National Supercomputing Mission (NSM)
The Cabinet Committee on Economic Affairs approved the launch of the National Supercomputing Mission in 2015 to enable India to become world class computing power nation. The Mission is being implemented and steered jointly by the Department of Science and Technology and Department of Electronics and Information Technology (DeitY) at an estimated cost of Rs.4500 crore over a period of seven years.
More than 70 high-performance computing facilities are being installed and these supercomputers are to be networked on the National Supercomputing grid over the National Knowledge Network (NKN) that connects academic institutions and R&D labs over a high speed network. The Mission has approved installations of 6 supercomputers by the end of 2017. NSM has initiated training programmes through C-DAC and IISc and the first such programme with industry participation has just completed.

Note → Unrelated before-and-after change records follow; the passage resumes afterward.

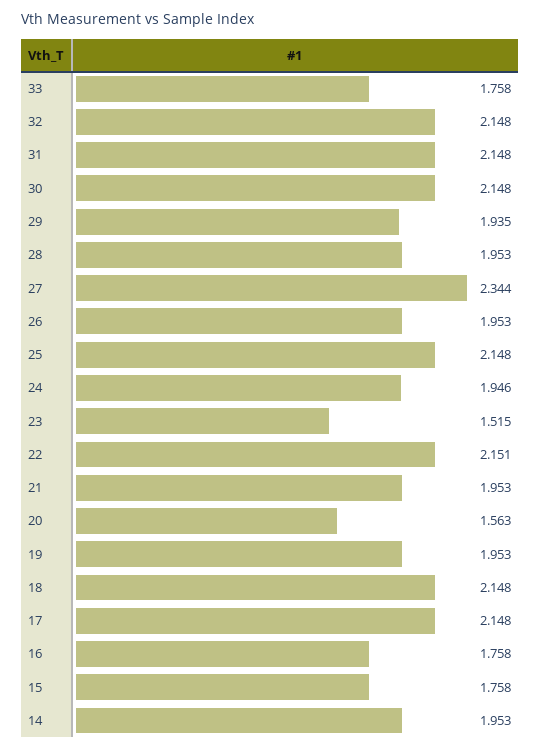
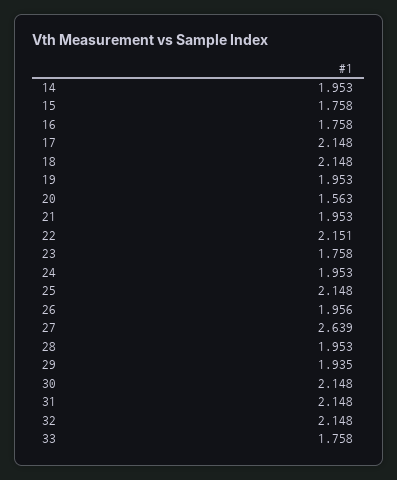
  {
    "33": 1.758,
    "32": 2.148,
    "31": 2.148,
    "30": 2.148,
    "29": 1.935,
    "28": 1.953,
-   "27": 2.344,
+   "27": 2.639,
-   "26": 1.953,
+   "26": 1.956,
    "25": 2.148,
-   "24": 1.946,
+   "24": 1.953,
-   "23": 1.515,
+   "23": 1.758,
    "22": 2.151,
    "21": 1.953,
    "20": 1.563,
    "19": 1.953,
    "18": 2.148,
    "17": 2.148,
    "16": 1.758,
    "15": 1.758,
    "14": 1.953
  }

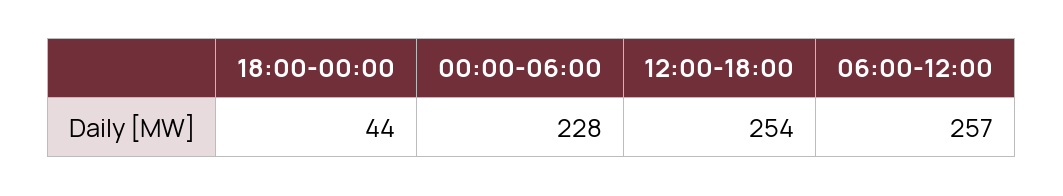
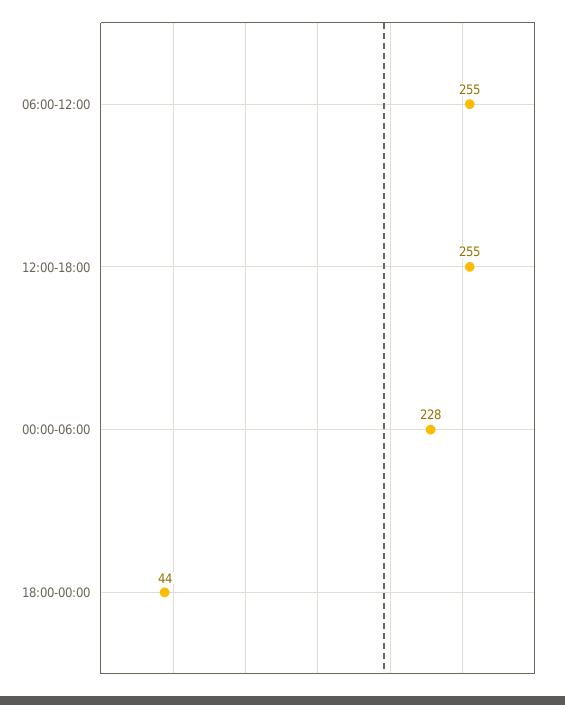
  {
    "18:00-00:00": 44,
    "00:00-06:00": 228,
-   "12:00-18:00": 254,
+   "12:00-18:00": 255,
-   "06:00-12:00": 257
+   "06:00-12:00": 255
  }

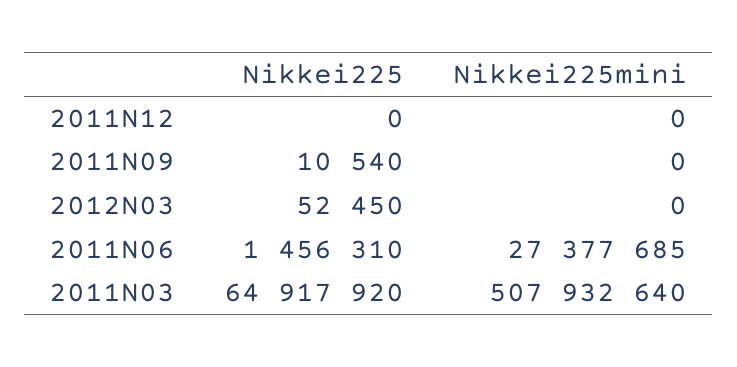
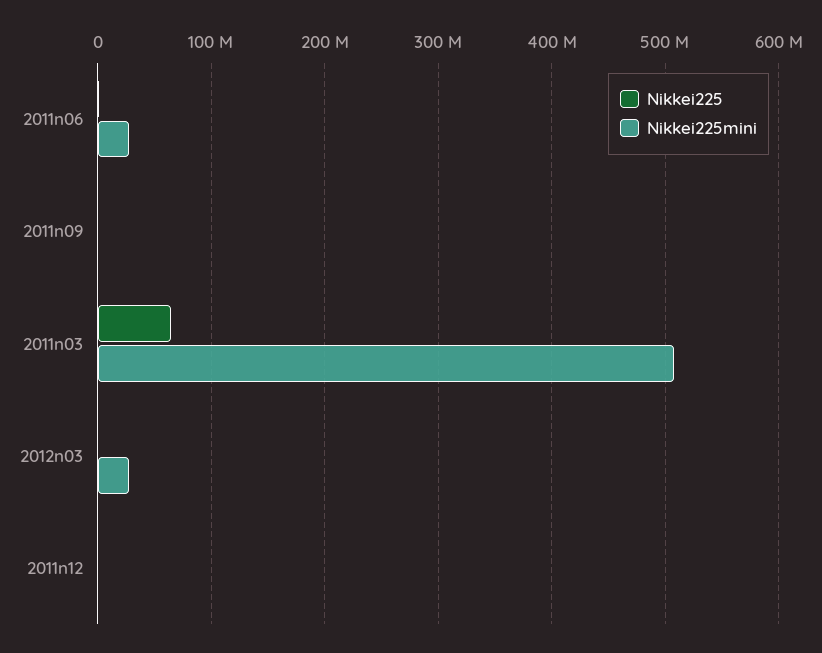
  {
    "Nikkei225": {
      "2011N12": 0,
      "2011N09": 10540,
      "2012N03": 52450,
      "2011N06": 1456310,
      "2011N03": 64917920
    },
    "Nikkei225mini": {
      "2011N12": 0,
      "2011N09": 0,
-     "2012N03": 0,
+     "2012N03": 30000000,
      "2011N06": 27377685,
      "2011N03": 507932640
    }
  }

Multi-institutional National Program on pre-term birth
Pre-term Birth Program is the first inter-institutional program on maternal infant health and spontaneous pre-term birth sciences in India funded by the Department under Grand Challenge Program at a total cost of the project is Rs. 48.85 crore for a period of 5 years. It envisages a multidisciplinary research effort to predict & diagnose Preterm Birth (PTB) by enhancing the knowledge of the underlying pathophysiological mechanisms. It is a commitment of the Department of Biotechnology to health equity, contributing significantly to reduction in infant and maternal mortality.

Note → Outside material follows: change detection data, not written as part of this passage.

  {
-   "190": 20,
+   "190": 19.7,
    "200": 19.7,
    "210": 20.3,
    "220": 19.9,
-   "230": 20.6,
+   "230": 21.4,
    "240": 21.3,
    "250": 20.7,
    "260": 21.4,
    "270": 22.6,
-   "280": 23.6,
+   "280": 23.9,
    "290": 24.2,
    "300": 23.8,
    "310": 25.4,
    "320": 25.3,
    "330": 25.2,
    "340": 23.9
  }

Present India has a palpable research and innovation ecosystem to contribute globally. And now India can partner in international consortiums with equal foothold and not merely be a receiver. At the 104th Indian Science Congress in 2017, this objective was made clear to the country – ‘Today’s India wants international cooperation on an equal partner basis’ by Dr R Chidambaram, Principal Scientific Adviser to the Government of India. India has proven itself in high-energy physics.

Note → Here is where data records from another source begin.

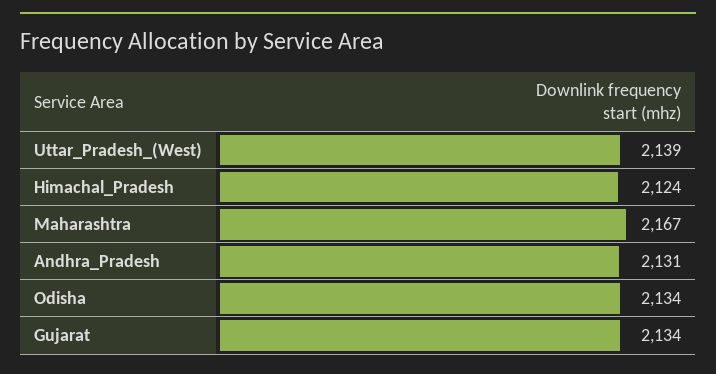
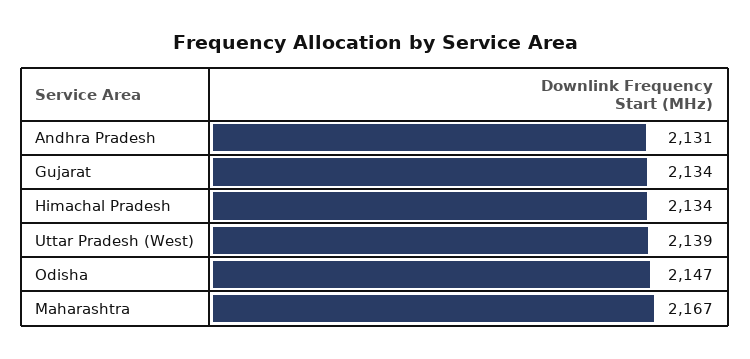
  {
    "Uttar_Pradesh_(West)": 2139,
-   "Himachal_Pradesh": 2124,
+   "Himachal_Pradesh": 2134,
    "Maharashtra": 2167,
    "Andhra_Pradesh": 2131,
-   "Odisha": 2134,
+   "Odisha": 2147,
    "Gujarat": 2134
  }

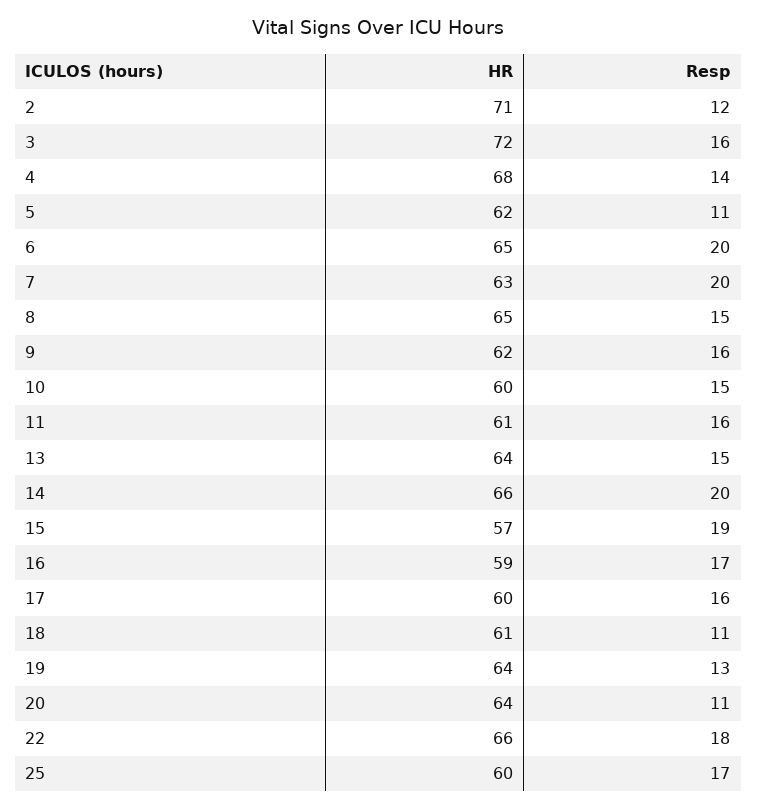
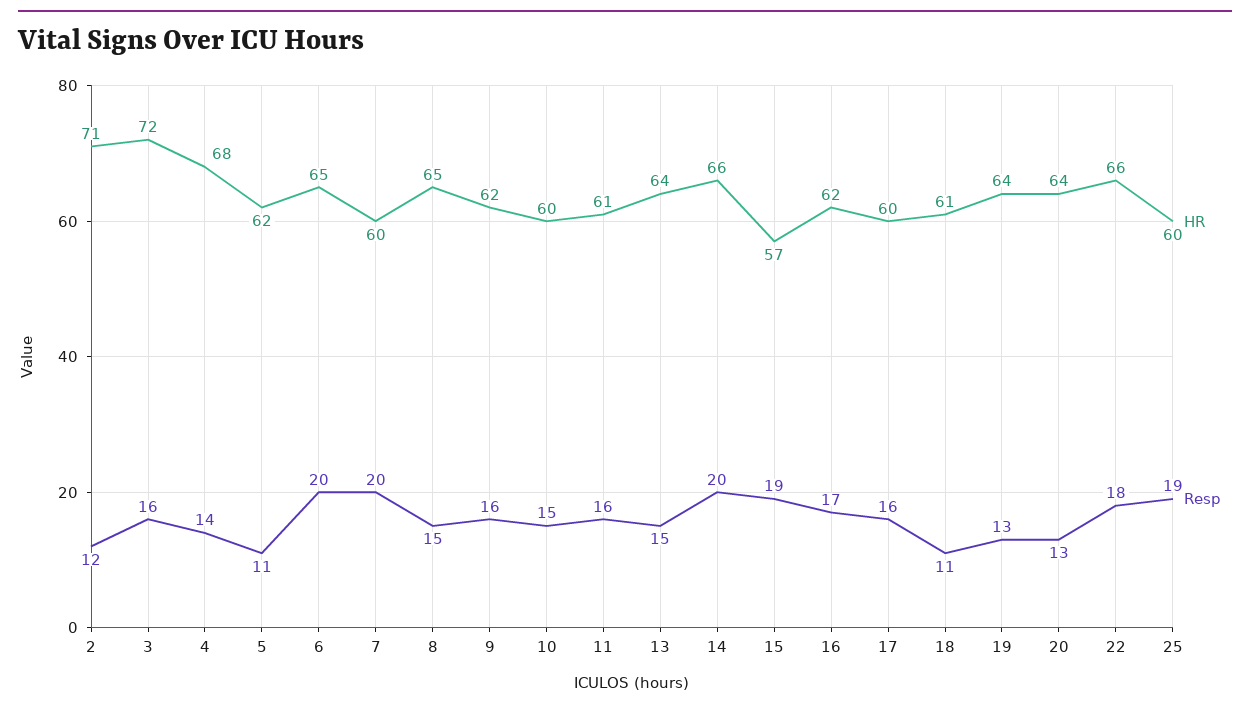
  {
    "HR": {
      "2": 71,
      "3": 72,
      "4": 68,
      "5": 62,
      "6": 65,
-     "7": 63,
+     "7": 60,
      "8": 65,
      "9": 62,
      "10": 60,
      "11": 61,
      "13": 64,
      "14": 66,
      "15": 57,
-     "16": 59,
+     "16": 62,
      "17": 60,
      "18": 61,
      "19": 64,
      "20": 64,
      "22": 66,
      "25": 60
    },
    "Resp": {
      "2": 12,
      "3": 16,
      "4": 14,
      "5": 11,
      "6": 20,
      "7": 20,
      "8": 15,
      "9": 16,
      "10": 15,
      "11": 16,
      "13": 15,
      "14": 20,
      "15": 19,
      "16": 17,
      "17": 16,
      "18": 11,
      "19": 13,
-     "20": 11,
+     "20": 13,
      "22": 18,
-     "25": 17
+     "25": 19
    }
  }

The Global Centre for Nuclear Energy Partnership (GNCEP) to promote safe, secure and sustainable energy for the service of mankind through global partnership is coming up in Haryana.
Popularizing science has received mass impetus with India International Science Festival and Festival of Innovations for the masses to espouse for science career and even the illiterate to think science and come up with innovations to get recognition worldwide.
*Author is a senior journalist and a radio documentary maker.